■ Extract provided
== Segment start ==
Studio album by Adam Brand
- Released: 20 August 2010
- Genre: Country
- Length: 46:33
- Label: Compass Brothers, Shock Records

Adam Brand chronology
| Hell of a Ride (2009) | It's Gonna Be OK (2010) | You're a Revhead (2011) |

= It's Gonna Be OK (album) =

It's Gonna Be OK is the ninth studio album by Australian recording artist Adam Brand. The album was released in August 2010 and peaked at number 11 on the ARIA charts. Additionally, It's Gonna Be OK became Brand's first No.1 on the ARIA Country chart.

==Reception==

Alexey Eremenko from AllMusic said "It's Gonna Be OK effectively blurs the line between country, heartland rock and the pop that made Bryan Adams a superstar in the late '80s." adding "The record is an enjoyable romp through arena-sized rockers and lighter, soft pop ballads, enlivened by a couple clever interludes such as the fiddle-driven "The Worm" or a couple of rockabilly-like tunes deeper into the album."
== Segment end ==
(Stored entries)
== Segment start ==
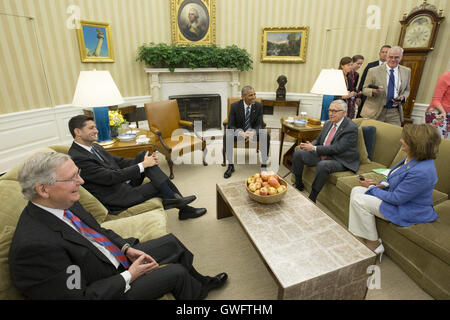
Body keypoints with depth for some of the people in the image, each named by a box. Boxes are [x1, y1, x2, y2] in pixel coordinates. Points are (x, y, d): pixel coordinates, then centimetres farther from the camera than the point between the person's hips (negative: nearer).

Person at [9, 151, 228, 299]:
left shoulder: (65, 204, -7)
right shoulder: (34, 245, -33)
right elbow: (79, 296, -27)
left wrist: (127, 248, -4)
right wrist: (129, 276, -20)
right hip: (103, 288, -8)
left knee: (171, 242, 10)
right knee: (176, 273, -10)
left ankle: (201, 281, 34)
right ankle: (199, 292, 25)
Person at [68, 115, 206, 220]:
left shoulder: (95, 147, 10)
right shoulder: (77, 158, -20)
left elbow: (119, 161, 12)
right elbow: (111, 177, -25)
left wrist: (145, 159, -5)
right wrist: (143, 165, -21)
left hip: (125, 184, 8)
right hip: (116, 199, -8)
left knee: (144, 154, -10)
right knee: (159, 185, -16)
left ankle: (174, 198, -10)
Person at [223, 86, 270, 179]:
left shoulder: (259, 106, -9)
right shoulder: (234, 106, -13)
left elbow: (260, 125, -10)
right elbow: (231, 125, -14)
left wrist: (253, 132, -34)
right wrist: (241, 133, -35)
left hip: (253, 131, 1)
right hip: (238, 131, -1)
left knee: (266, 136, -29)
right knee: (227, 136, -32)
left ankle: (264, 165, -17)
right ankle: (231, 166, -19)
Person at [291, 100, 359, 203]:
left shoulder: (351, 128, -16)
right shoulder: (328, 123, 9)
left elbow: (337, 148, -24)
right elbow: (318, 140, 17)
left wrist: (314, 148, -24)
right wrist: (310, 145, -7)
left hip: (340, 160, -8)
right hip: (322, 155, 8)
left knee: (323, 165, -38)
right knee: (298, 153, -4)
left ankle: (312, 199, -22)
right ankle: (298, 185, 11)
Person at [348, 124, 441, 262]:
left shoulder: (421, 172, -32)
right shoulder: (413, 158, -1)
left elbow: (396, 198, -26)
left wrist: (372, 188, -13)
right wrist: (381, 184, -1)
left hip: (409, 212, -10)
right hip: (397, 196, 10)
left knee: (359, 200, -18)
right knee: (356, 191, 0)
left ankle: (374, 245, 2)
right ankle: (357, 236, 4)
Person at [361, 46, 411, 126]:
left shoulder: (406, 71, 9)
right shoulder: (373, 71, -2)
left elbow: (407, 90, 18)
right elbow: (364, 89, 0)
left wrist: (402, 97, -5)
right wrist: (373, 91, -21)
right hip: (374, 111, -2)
== Segment end ==
== Segment start ==
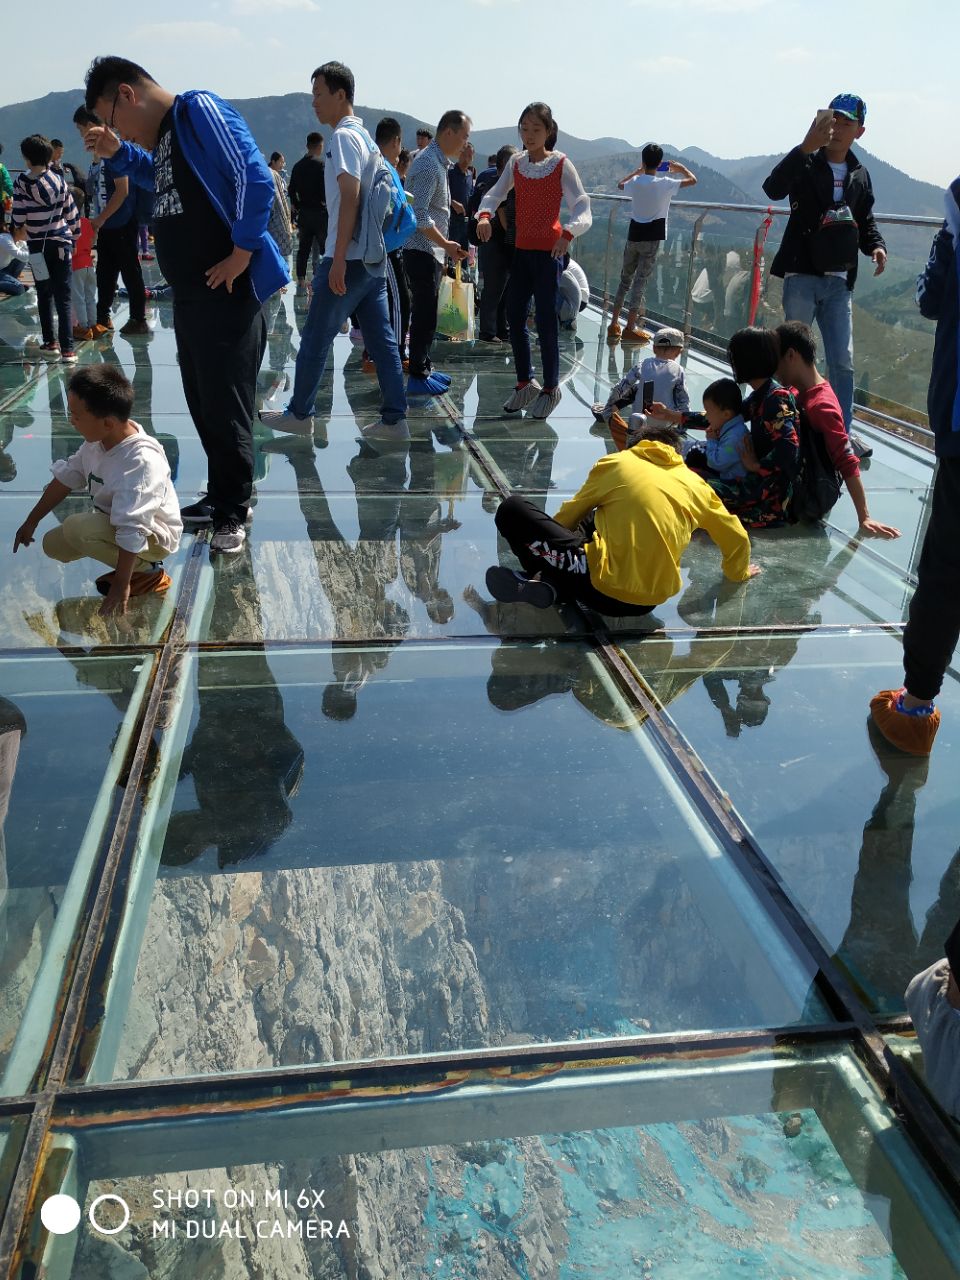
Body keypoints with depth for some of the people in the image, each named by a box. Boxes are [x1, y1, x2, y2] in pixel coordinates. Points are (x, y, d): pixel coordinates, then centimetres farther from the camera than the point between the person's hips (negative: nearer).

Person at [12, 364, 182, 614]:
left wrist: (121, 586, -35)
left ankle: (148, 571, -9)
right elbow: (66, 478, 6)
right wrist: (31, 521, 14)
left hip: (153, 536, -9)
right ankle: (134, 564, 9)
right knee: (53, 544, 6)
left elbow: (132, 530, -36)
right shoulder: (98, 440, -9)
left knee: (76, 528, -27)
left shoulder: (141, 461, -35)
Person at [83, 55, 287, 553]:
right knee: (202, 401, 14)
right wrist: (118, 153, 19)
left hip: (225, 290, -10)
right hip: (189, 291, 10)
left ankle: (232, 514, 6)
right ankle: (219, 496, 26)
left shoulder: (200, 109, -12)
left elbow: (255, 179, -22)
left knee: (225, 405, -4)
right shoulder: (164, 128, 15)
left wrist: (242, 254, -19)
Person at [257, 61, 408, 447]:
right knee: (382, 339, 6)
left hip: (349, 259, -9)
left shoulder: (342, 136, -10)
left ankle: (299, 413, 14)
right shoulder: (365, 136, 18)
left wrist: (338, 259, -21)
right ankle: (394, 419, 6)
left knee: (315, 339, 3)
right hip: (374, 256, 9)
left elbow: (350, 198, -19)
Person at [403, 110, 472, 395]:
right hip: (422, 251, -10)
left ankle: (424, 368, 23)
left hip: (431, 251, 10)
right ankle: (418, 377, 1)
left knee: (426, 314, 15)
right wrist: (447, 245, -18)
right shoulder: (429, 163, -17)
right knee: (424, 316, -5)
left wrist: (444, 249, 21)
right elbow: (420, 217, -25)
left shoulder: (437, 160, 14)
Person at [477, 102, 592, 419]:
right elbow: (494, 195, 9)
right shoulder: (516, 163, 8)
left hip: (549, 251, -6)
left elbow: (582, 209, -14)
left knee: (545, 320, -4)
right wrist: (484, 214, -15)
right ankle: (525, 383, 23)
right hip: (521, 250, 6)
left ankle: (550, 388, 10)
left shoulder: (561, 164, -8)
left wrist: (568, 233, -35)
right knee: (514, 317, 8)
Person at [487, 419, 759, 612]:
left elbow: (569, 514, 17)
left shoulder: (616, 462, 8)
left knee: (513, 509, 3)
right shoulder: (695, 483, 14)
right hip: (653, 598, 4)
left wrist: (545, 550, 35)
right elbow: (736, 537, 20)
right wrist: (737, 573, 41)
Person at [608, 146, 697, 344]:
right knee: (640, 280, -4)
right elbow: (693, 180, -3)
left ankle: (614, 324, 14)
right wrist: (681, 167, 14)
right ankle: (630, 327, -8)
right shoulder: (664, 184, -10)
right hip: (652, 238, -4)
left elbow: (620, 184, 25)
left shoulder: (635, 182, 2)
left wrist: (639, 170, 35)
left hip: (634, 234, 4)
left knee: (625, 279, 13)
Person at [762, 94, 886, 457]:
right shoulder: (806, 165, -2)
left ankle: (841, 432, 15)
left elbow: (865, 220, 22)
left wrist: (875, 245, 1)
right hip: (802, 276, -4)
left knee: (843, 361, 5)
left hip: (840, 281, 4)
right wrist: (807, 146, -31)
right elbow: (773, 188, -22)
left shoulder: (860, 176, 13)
== Segment end ==
== Segment start ==
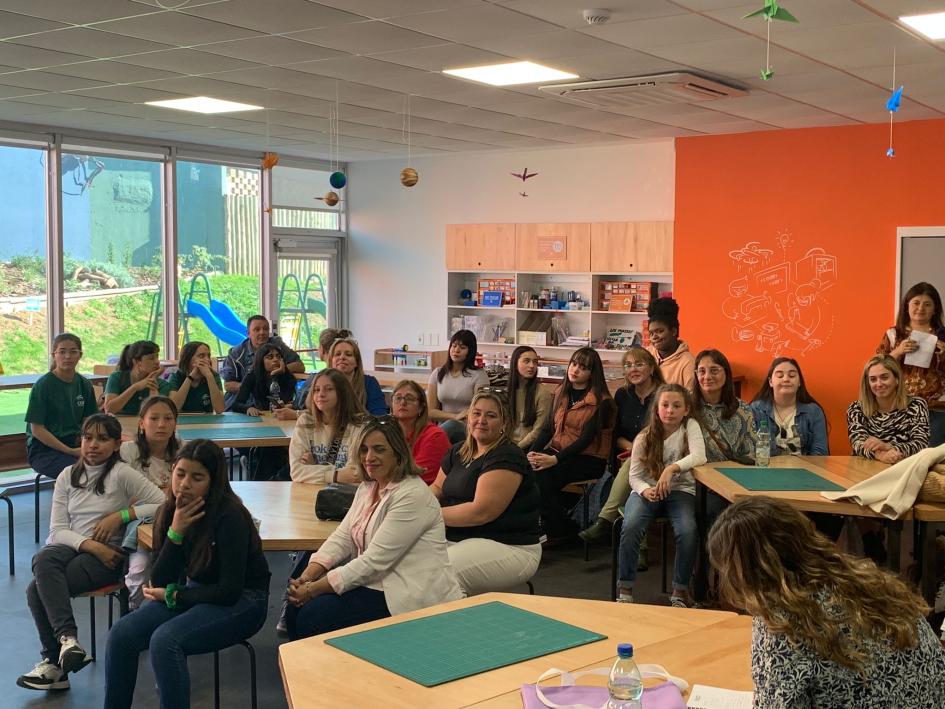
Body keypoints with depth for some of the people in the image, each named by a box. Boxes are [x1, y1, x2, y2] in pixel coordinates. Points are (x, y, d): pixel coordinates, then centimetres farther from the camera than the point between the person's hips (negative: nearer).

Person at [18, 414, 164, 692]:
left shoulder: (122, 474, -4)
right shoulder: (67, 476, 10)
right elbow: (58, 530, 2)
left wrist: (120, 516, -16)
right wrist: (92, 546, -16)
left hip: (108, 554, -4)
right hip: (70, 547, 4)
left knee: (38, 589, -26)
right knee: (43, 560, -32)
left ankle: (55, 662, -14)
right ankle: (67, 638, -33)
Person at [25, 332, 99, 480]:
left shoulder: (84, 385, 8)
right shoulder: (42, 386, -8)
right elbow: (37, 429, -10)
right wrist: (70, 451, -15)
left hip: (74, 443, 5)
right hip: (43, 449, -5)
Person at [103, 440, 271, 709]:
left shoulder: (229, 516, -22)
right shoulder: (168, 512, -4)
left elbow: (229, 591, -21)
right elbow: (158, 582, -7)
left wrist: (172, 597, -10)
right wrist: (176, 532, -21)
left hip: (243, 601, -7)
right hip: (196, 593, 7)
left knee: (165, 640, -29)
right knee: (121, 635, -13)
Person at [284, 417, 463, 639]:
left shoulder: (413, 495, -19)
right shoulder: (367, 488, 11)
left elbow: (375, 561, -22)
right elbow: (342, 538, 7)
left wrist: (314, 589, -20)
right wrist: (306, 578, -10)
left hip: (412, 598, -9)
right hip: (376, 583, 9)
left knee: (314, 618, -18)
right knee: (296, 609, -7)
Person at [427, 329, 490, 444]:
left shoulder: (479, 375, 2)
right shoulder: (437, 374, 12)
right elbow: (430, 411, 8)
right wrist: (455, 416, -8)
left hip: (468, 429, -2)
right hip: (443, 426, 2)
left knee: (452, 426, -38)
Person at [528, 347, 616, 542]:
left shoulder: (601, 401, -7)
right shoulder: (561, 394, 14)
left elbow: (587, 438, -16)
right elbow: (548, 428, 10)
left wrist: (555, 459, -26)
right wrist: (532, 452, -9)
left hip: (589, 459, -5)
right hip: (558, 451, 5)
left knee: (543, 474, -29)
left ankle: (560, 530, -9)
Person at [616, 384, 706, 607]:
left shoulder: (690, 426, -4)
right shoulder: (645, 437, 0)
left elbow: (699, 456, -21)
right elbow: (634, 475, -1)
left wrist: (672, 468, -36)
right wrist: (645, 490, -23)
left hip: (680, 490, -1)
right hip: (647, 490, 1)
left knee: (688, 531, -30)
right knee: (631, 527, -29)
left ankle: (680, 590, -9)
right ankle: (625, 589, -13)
== Segment end ==
■ Work to complete
Write out the passage from the album article word for word, starting with "Adam Brand chronology" and going on through "ARIA Country chart.".

■ Output for this exercise
Adam Brand chronology
| Hell of a Ride (2009) | It's Gonna Be OK (2010) | You're a Revhead (2011) |

= It's Gonna Be OK (album) =

It's Gonna Be OK is the ninth studio album by Australian recording artist Adam Brand. The album was released in August 2010 and peaked at number 11 on the ARIA charts. Additionally, It's Gonna Be OK became Brand's first No.1 on the ARIA Country chart.